The caves belonging to Paleolithic age must be inhabited by Stone Age people some 25,000 years ago.
Looking for out-of-the-way places with an aura of legend about them? Well, just the place for you could be the Kachargarh caves!
Kachargarh caves are in the centre of India. Some 230 km east of Nagpur, these caves are easily approachable by an easy 3-hour drive either from Nagpur or from Raipur, the capital of Chhattisgarh.
The Kachargarh caves are located in Bhandara district’s Salekasa Tehsil with Darekasa as its nearest railhead from where it is 3 km.
I started from Nagpur at 7 am and reached Kachargarh at 11 am. After driving through farms, you reach these caves. This place is not much visited by tourists; but on Gondi festivals, it sees a large number of pilgrims.
The caves aren't 'huge'. In the middle of the hill ranges the caves are located admeasuring 200 x 100 sq feet and 50 feet high where 2000 people can sit together.
After we parked our vehicle, we started climbing some 100 steps to enter the caves. The place has concrete steps and railings. Other than this, it is untouched. The caves are deep and uneven.
The caves are sacred to the Gond tribes. Though it is a place of pilgrimage for Gondi tribe, there are no big temples, just a small one, which has come up lately. As tribal people live in sync with the nature; they regard the entire cave as sacred.
Bats gather inside the caves in large numbers. Their excreta get accumulated and it smells bad inside the caves. Otherwise there are no animals here. Monkeys and other arboreal animals are seen on trees. There are caretakers who keep watch to prevent anti-social elements from spoiling the beauty and sanctity of the place.
The rocks have good amount of iron ore in it. Water flowing down from a narrow stream cutting the rocks is said to carry mineral iron.

--------------------

## Tasks and exercises
A. Answer from the Kachargarh caves text:
(i) About how far east of Nagpur are the caves?
(ii) Which town is the nearest railhead?
(iii) About how many steps must be climbed to enter the caves?
B. List every place name in the Kachargarh caves text, in the order each first appears.
C. Copy word for word the part of the Kachargarh caves text starting at "After we parked" and ending at "carry mineral iron.".
You won't need the lines that follow this text.

## Provided material
--------------------

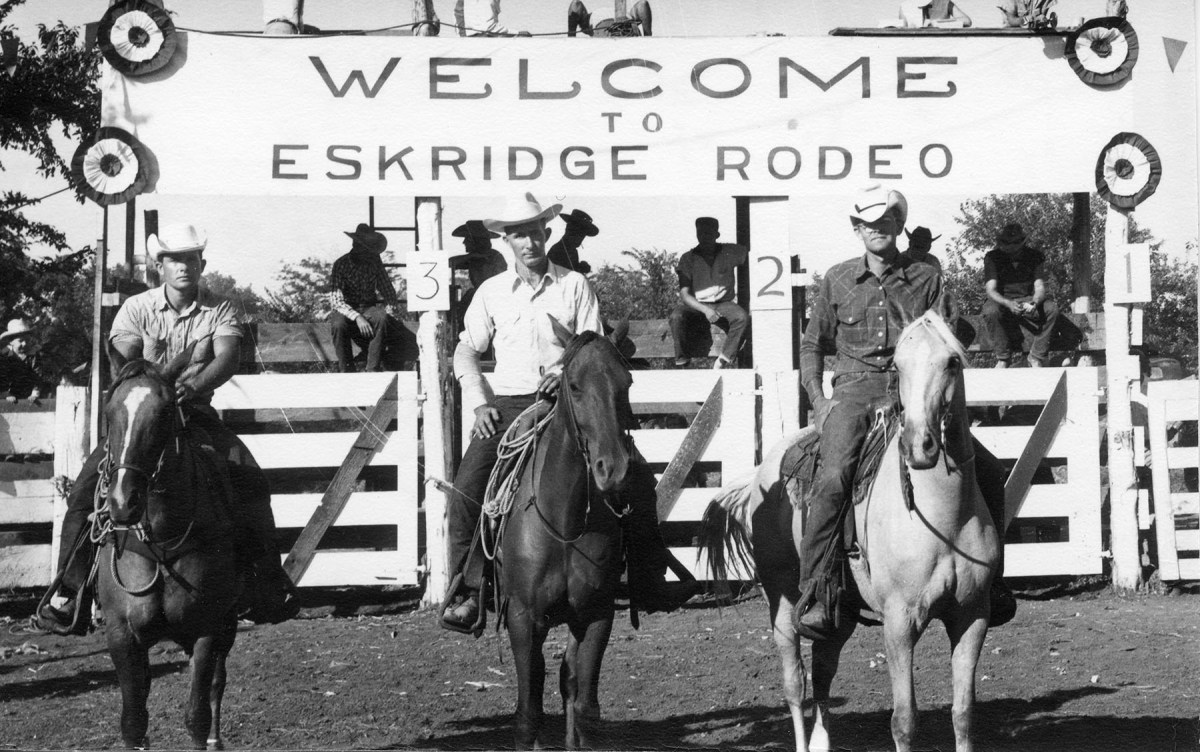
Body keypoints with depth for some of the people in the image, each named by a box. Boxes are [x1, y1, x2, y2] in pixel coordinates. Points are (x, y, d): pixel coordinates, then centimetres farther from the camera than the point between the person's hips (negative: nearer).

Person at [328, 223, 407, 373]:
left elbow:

--------------------

## Outputs for the tasks
A.
(i) Some 230 km.
(ii) Darekasa.
(iii) Some 100 steps.

B. Kachargarh, India, Nagpur, Raipur, Chhattisgarh, Bhandara, Salekasa, Darekasa

C.
After we parked our vehicle, we started climbing some 100 steps to enter the caves. The place has concrete steps and railings. Other than this, it is untouched. The caves are deep and uneven.
The caves are sacred to the Gond tribes. Though it is a place of pilgrimage for Gondi tribe, there are no big temples, just a small one, which has come up lately. As tribal people live in sync with the nature; they regard the entire cave as sacred.
Bats gather inside the caves in large numbers. Their excreta get accumulated and it smells bad inside the caves. Otherwise there are no animals here. Monkeys and other arboreal animals are seen on trees. There are caretakers who keep watch to prevent anti-social elements from spoiling the beauty and sanctity of the place.
The rocks have good amount of iron ore in it. Water flowing down from a narrow stream cutting the rocks is said to carry mineral iron.